Fascinators Forever

Fascinators Forever

I’m going to a wedding in England this summer and I’m pretty pleased about it. Of course, I’ll be happy to see the bride and groom get married, and to see a lot of people I haven’t seen in a year or more, but mostly I’m looking forward to what I’ll get to wear: a fascinator.

For those of you who aren’t in the know, a fascinator is one of those funny little creations that Kate Middleton, the Duchess of Cambridge, has on her head a lot (and that everyone who came to her wedding competed with each other to have the wildest one of): a construction of shapes and ribbons, or possibly plumes, which sits rakishly over your ear or slants seductively down over your eyes. It’s the done thing over there at “occasions” to wear one of these, that or a hat, and I’m looking forward to being someone who’s got one on.

In fact, I already have mine. I bought it last September at a very posh “occasion” store in Royal Tunbridge Wells down in Kent. It was for my step-daughter’s wedding and when my colleagues heard how much I had spent on it, they suggested I recycle it for this time round. Actually, they said I ‘d better recycle it.

Let’s face it, where can you wear stuff like that over here? If you showed up for a wedding with a bunch of feathers on your head in Connecticut, most people would ask you if it were your Halloween costume. The only community in Connecticut where it’s a completely respectable thing to wear a hat on your head to go to an “occasion” is in the African-American community. You can believe I take full advantage of this. Not because I’m African-American, but because I work in an inner-city school where half of the children and their parents are.

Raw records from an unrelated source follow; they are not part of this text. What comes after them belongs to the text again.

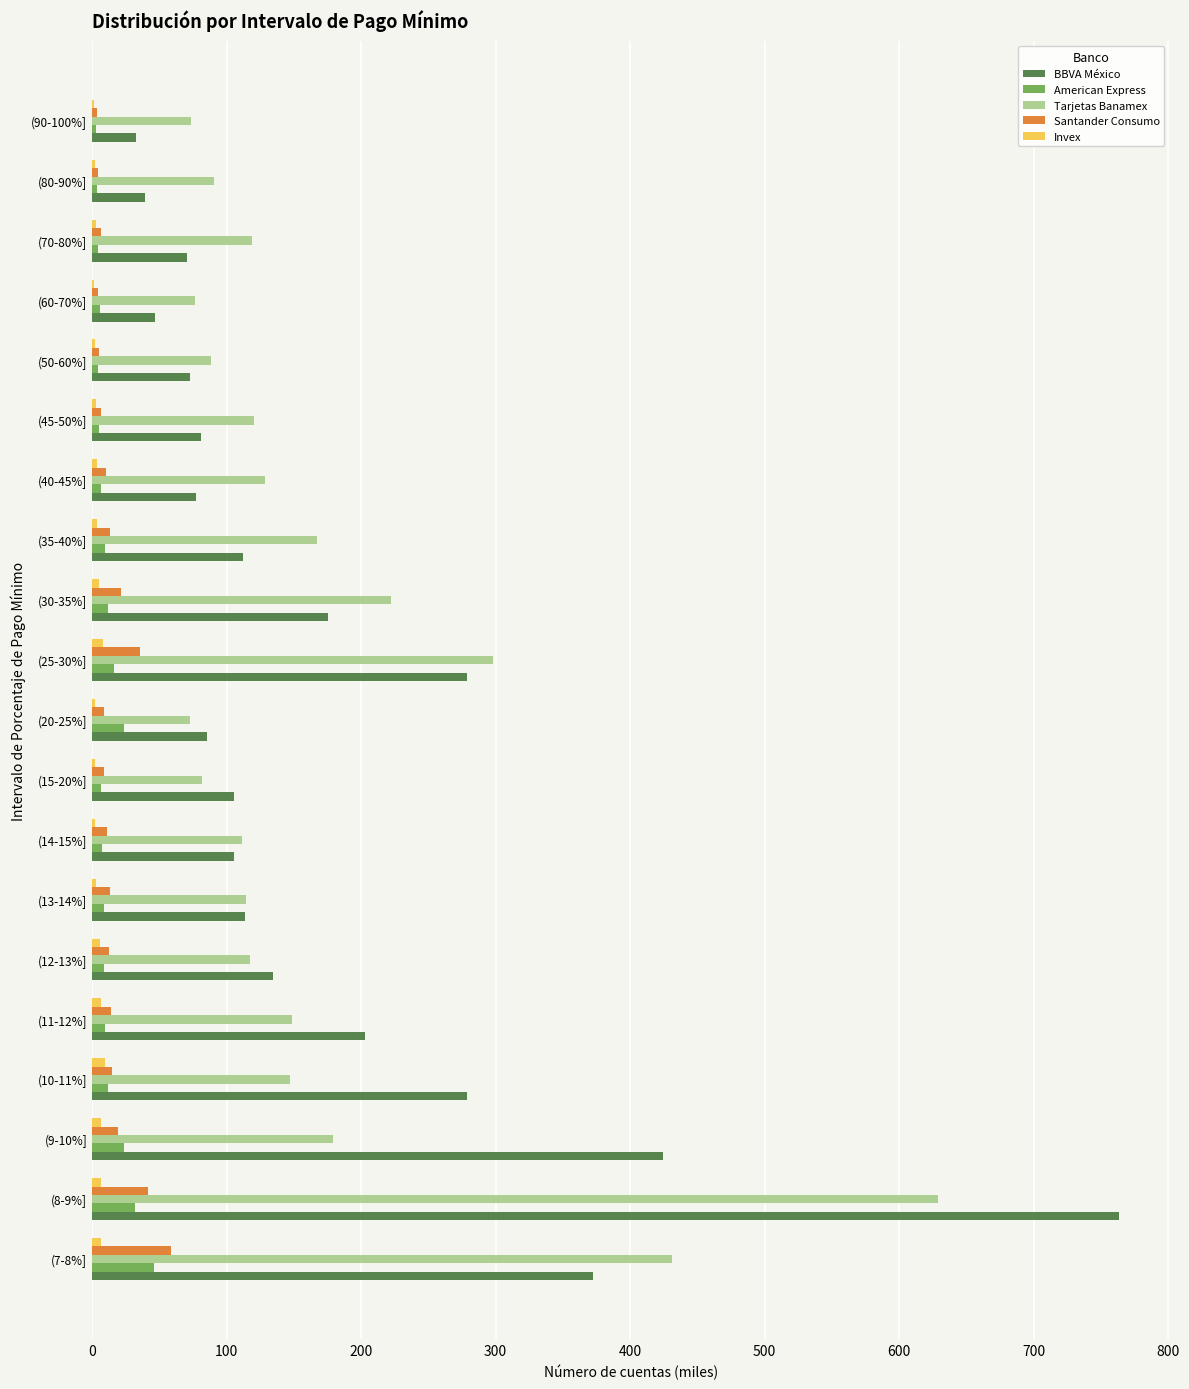

What is the highest value of the Santander Consumo series?

59.0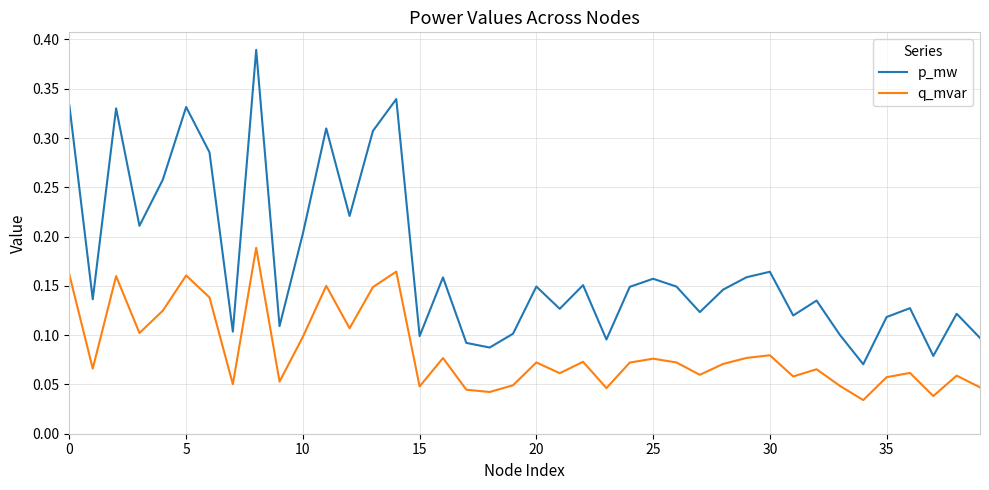

In q_mvar, how many points are lower than both neighbors (excluding endpoints)?

13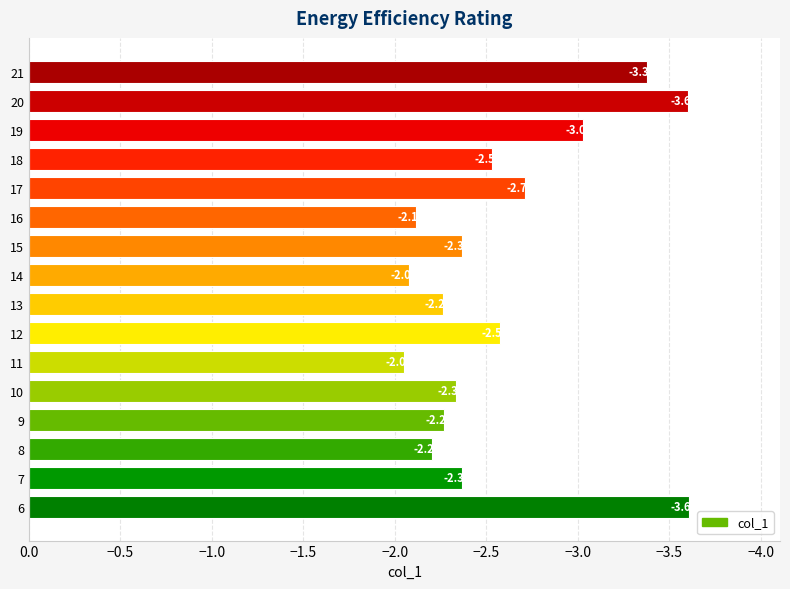

What is the change in value from 12 to 14?

+0.5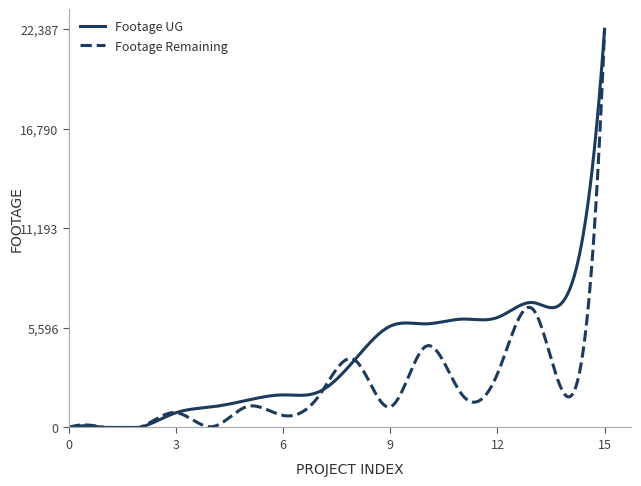

True or false: Footage UG and Footage Remaining cross at least once.

True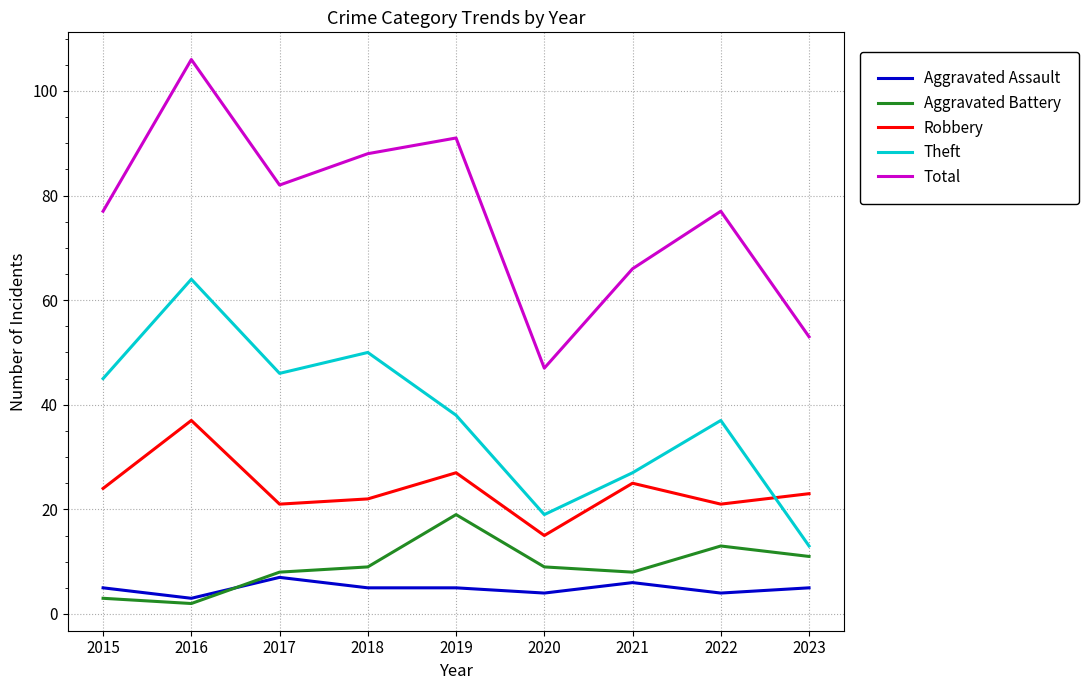

Reading left to right, extract all data points from this chart.

Aggravated Assault: 2015=5	2016=3	2017=7	2018=5	2019=5	2020=4	2021=6	2022=4	2023=5
Aggravated Battery: 2015=3	2016=2	2017=8	2018=9	2019=19	2020=9	2021=8	2022=13	2023=11
Robbery: 2015=24	2016=37	2017=21	2018=22	2019=27	2020=15	2021=25	2022=21	2023=23
Theft: 2015=45	2016=64	2017=46	2018=50	2019=38	2020=19	2021=27	2022=37	2023=13
Total: 2015=77	2016=106	2017=82	2018=88	2019=91	2020=47	2021=66	2022=77	2023=53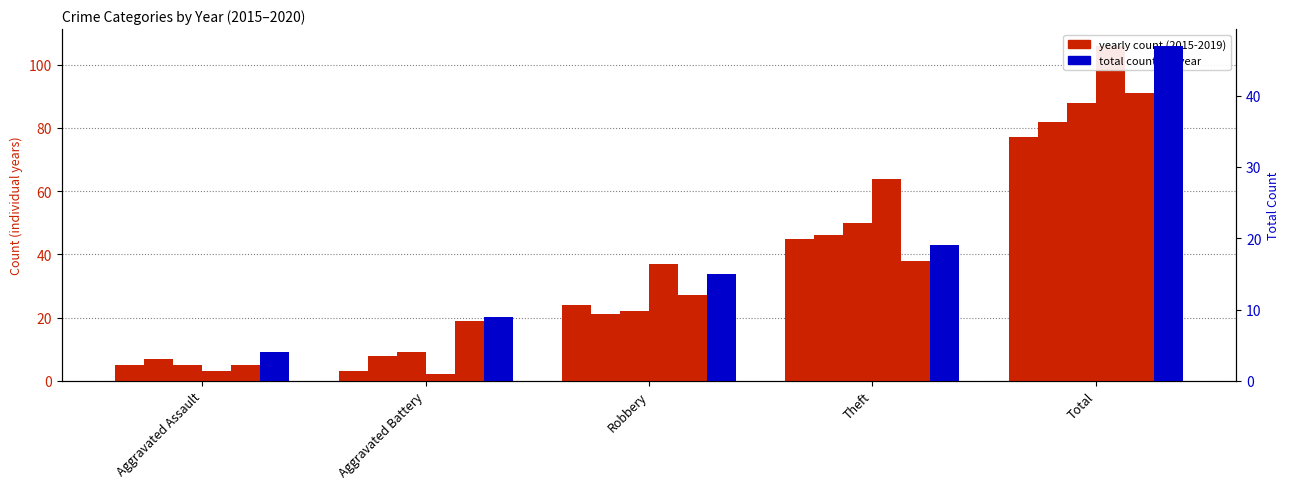

How many data points does each series have?

5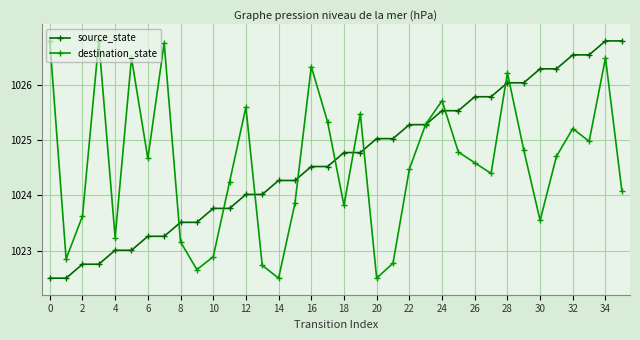

What is the value of the destination_state point at the 13th from the left?

1025.6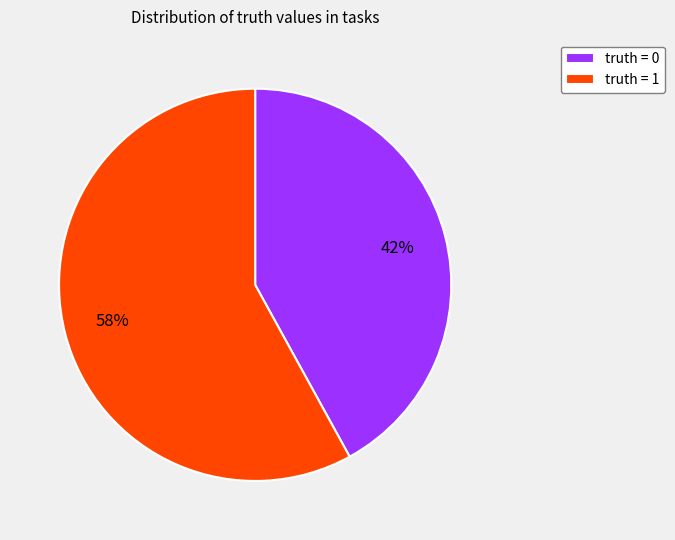

True or false: truth = 0 accounts for 36% of the total.

False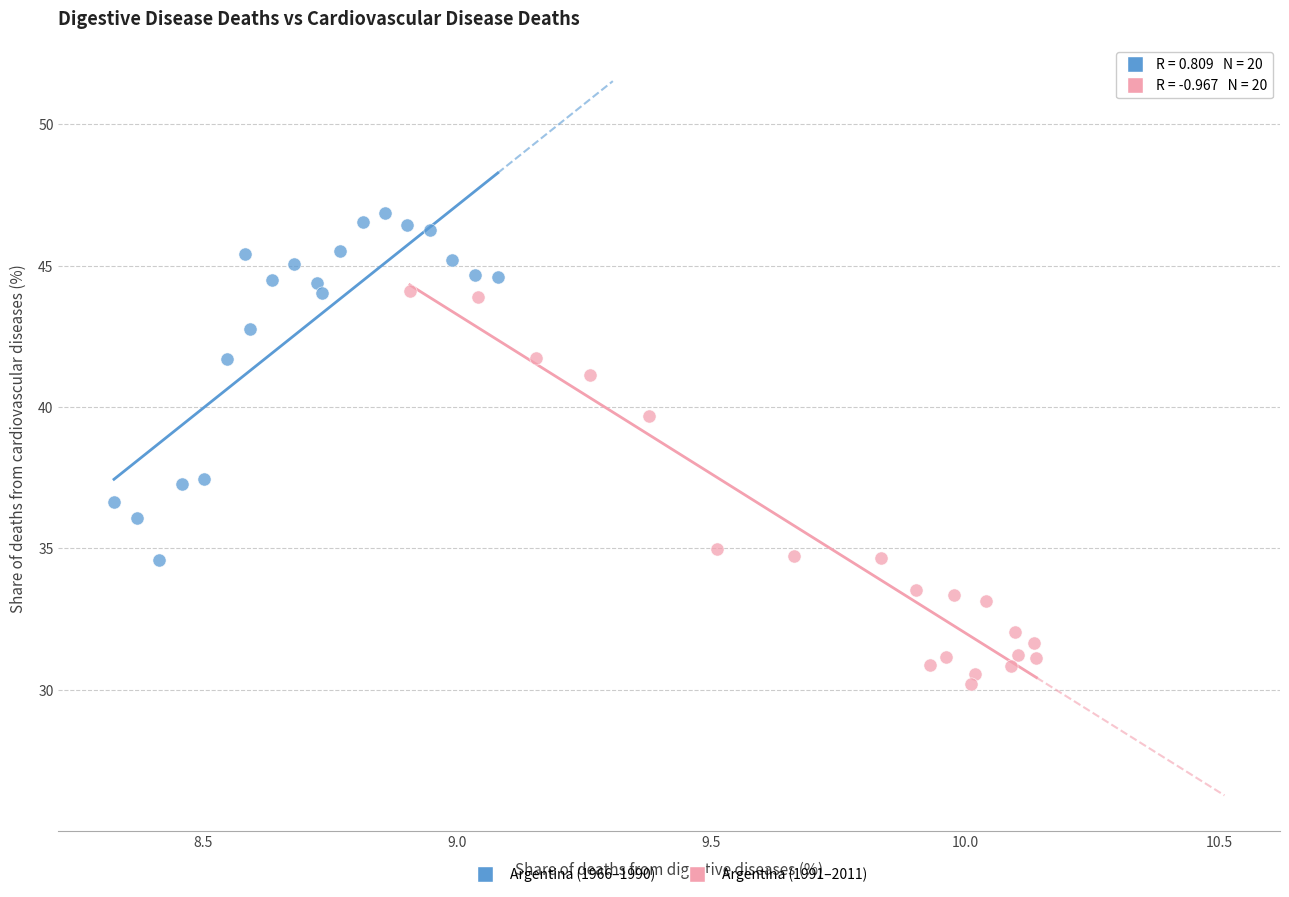

Which series reaches the minimum Y coordinate?

Argentina (1991–2011)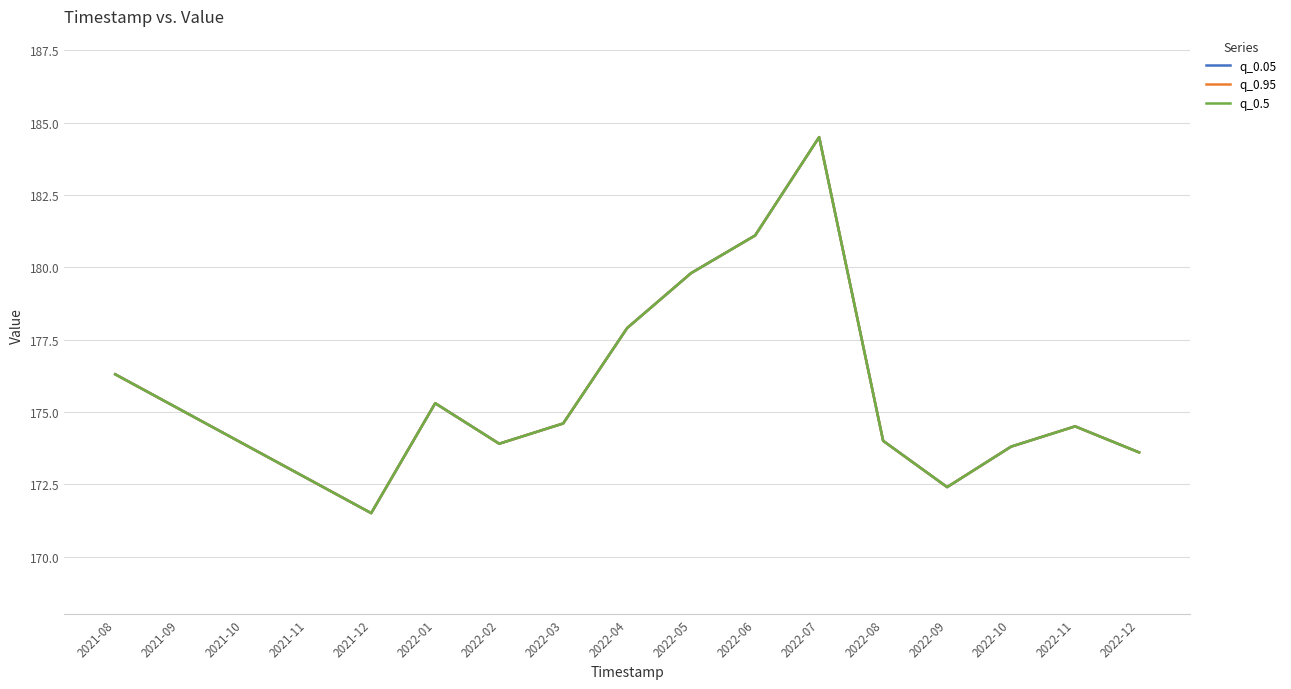

Rank the series by their maximum value, from lowest to highest.

q_0.05, q_0.95, q_0.5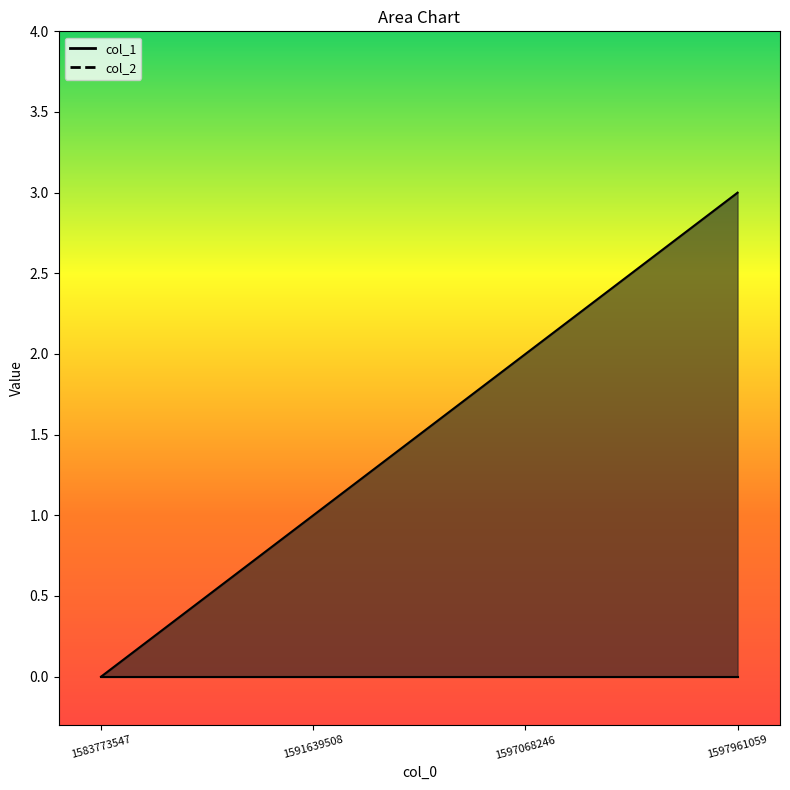

At which category does the chart reach its peak across all series?

1597961059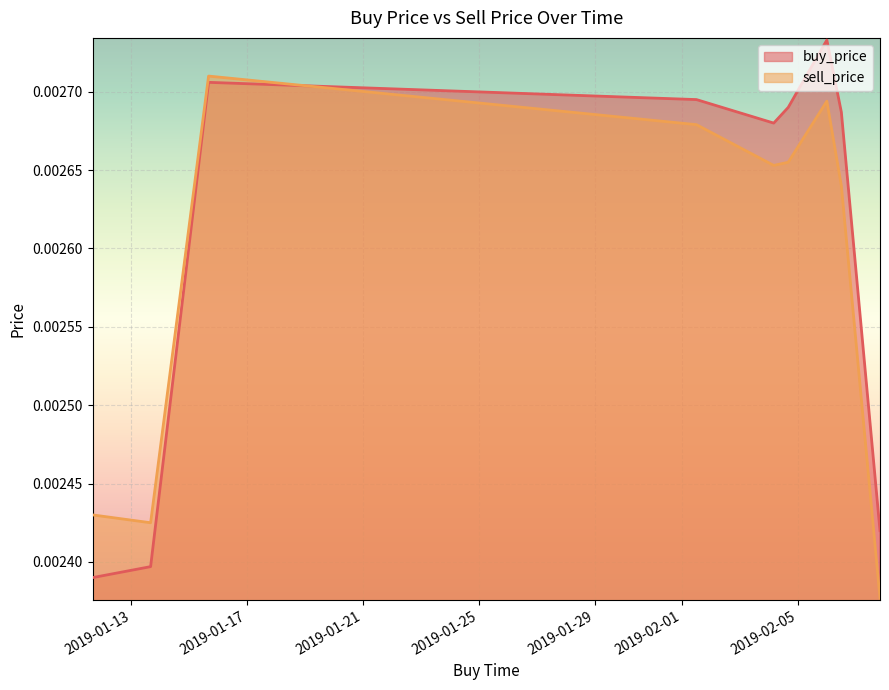

Where is the first local minimum for sell_price?

2019-01-13 15:59:59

Now, I don’t want you to think I show up for work looking like I’m going to the Kentucky Derby every day, but in the winter time when it’s cold, I do wear fur hats. I have three. One my father bought for me a long time ago in a western currency shop in Leningrad and the other two were purchased more recently in Quebec City from a very funky shop on the Petit Champlain. Russia and Canada are two countries where wearing a hat in the winter isn’t just a fashion statement, it’s a necessity. I can tell you this because I once went out without a hat in February in Kiev and I can’t begin to describe what it felt like. I didn’t know ears could be that color, or that they could feel like that, and for so long after you came inside.

The vice-principal of the Lyceum where I taught English in Russia once said that there is no such thing as bad weather, only bad clothes. He was a very philosophical person, as are most Russians. So, in Russia (and Canada) they’ve taken to designing fur clothes that look terrific, even if they might not be politically correct. (After all, I’m an animal lover, too, but do you know what it feels like to be out in -30 degree weather with a stiff wind off the Volga?) And even though I’m long returned from Russia, I still continue to wear a hat in the winter. My second graders run their hands over it for good luck when I dismiss them each winter afternoon.

I don’t think that the reason the English women wear fascinators is because of the weather. I mean what a good English downpour can do to a delicate head-concoction of plumes and feathers and beads doesn’t bear thinking about, but it might just be the reason they still wear hats. And for that matter, maybe those African-American ladies are merely continuing the Southern tradition of wearing a hat on your head when you go out in the brutal noonday sun. Maybe all fashion is still just determined by climate. Maybe we haven’t advanced all that much from the shapeless fur tunic days. But whatever the reason, I’m going to England with a fascinator in my luggage and a song in my heart. And I’ll be posing for all those wedding photos wearing an expensive hand-made headband decorated with feathers and plumes and loving every minute of it.